== Aim of the exercise ==
Please reproduce each of the items below word for word, leaving out the pictures.

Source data
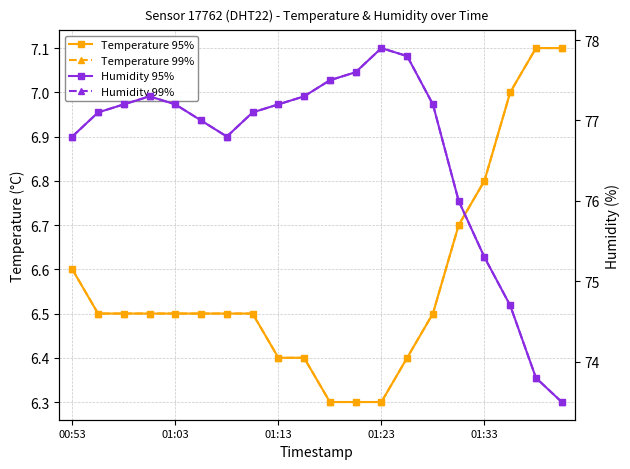

What value does the Humidity 99% series have at 11?

77.6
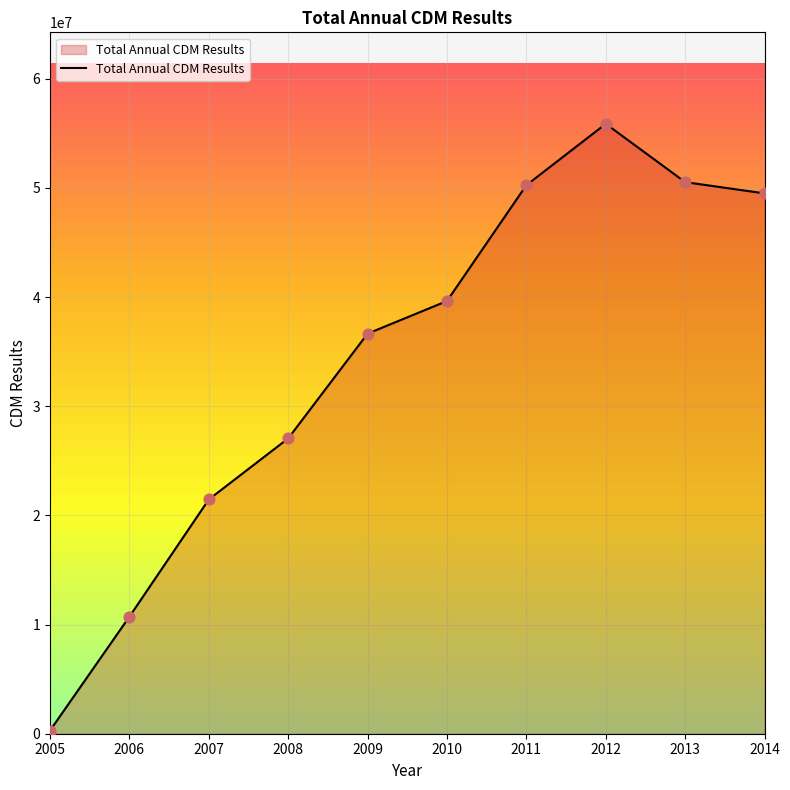

Which has a higher value, 2008 or 2011?

2011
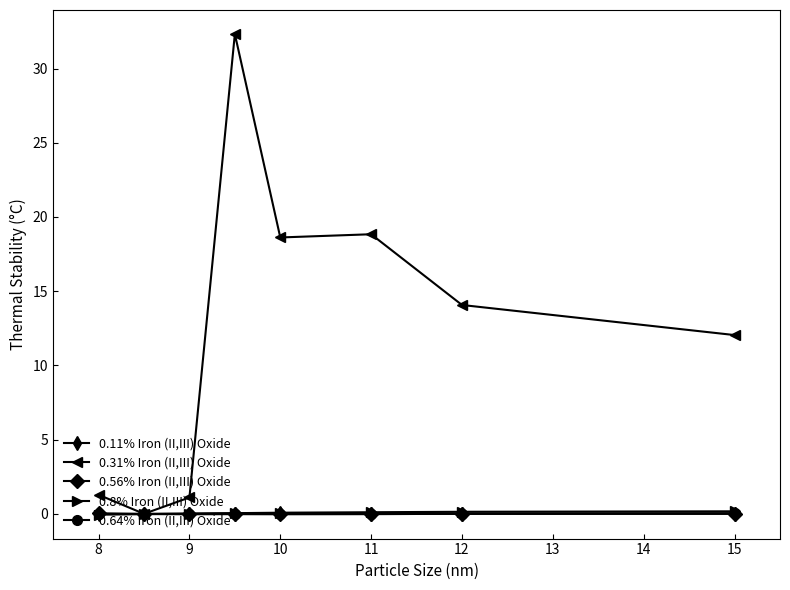

At how many categories does at least one series exceed 6?

5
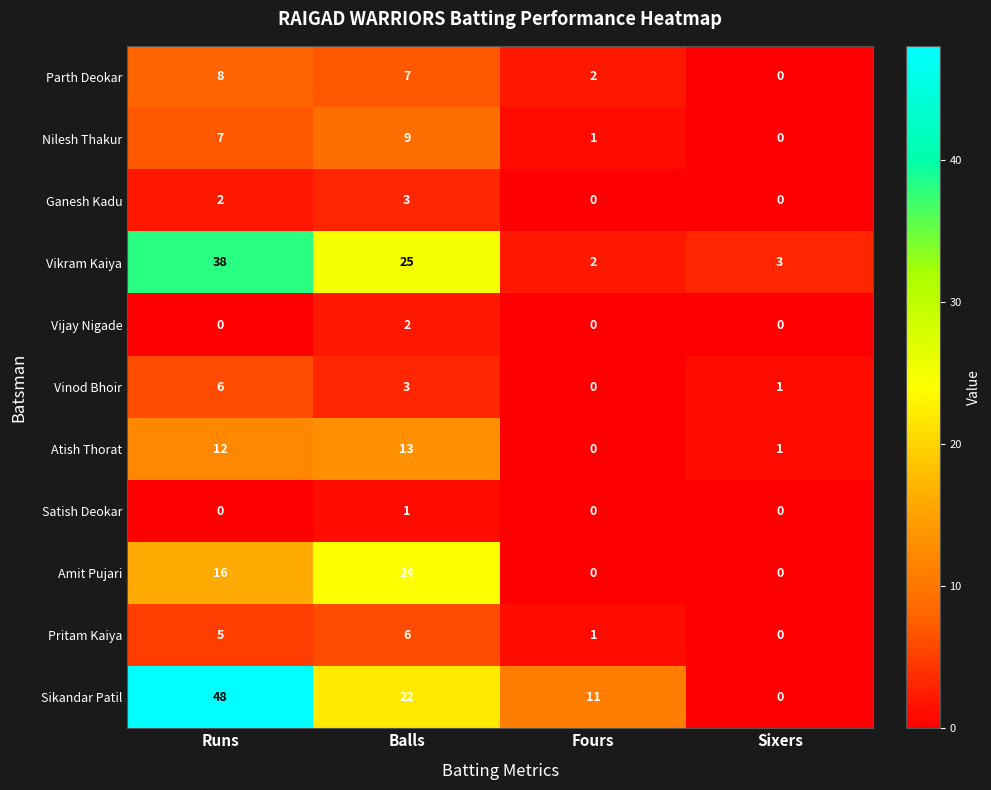

What is the highest value of the Amit Pujari series?

24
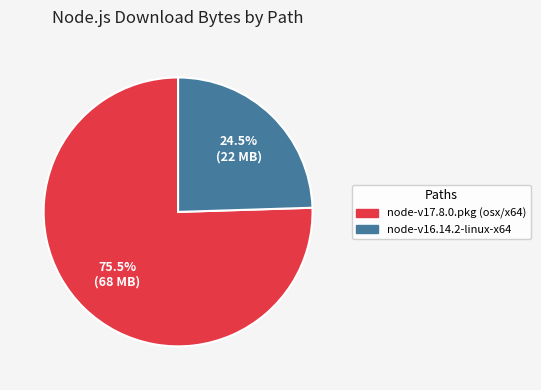

Approximately how many times larger is the value at node-v16.14.2-linux-x64 compared to node-v17.8.0.pkg (osx/x64)?

0.3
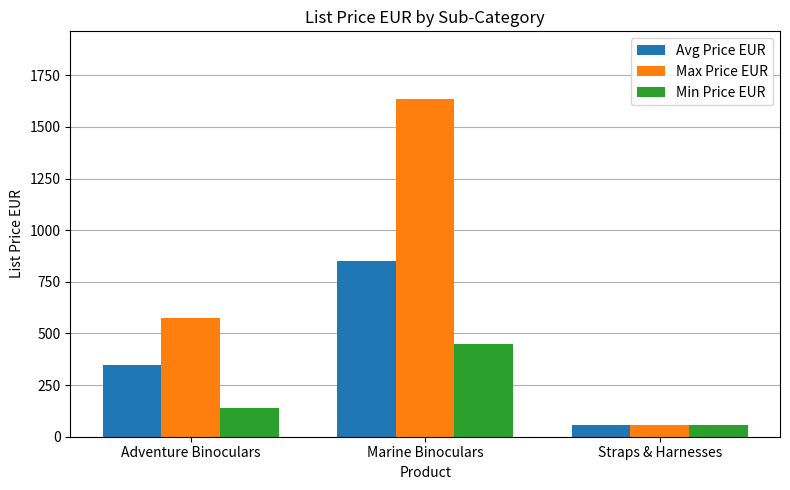

List the series in order of their overall mean, highest first.

Max Price EUR, Avg Price EUR, Min Price EUR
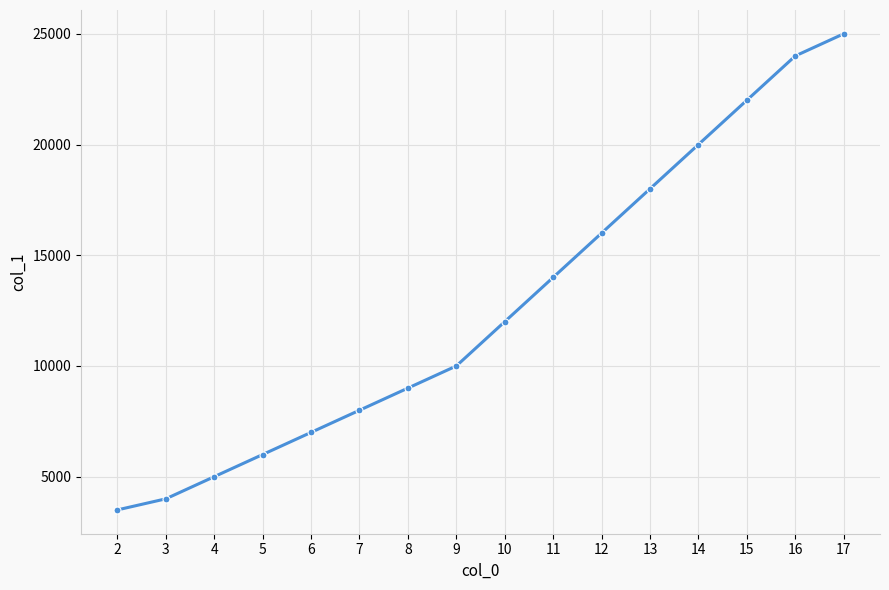

Rank the categories by value from lowest to highest.

2, 3, 4, 5, 6, 7, 8, 9, 10, 11, 12, 13, 14, 15, 16, 17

== Answer to the problem ==
What value does the Humidity 99% series have at 11?

77.6

Which has a higher value, 2008 or 2011?

2011

At how many categories does at least one series exceed 6?

5

What is the highest value of the Amit Pujari series?

24

Approximately how many times larger is the value at node-v16.14.2-linux-x64 compared to node-v17.8.0.pkg (osx/x64)?

0.3

List the series in order of their overall mean, highest first.

Max Price EUR, Avg Price EUR, Min Price EUR

Rank the categories by value from lowest to highest.

2, 3, 4, 5, 6, 7, 8, 9, 10, 11, 12, 13, 14, 15, 16, 17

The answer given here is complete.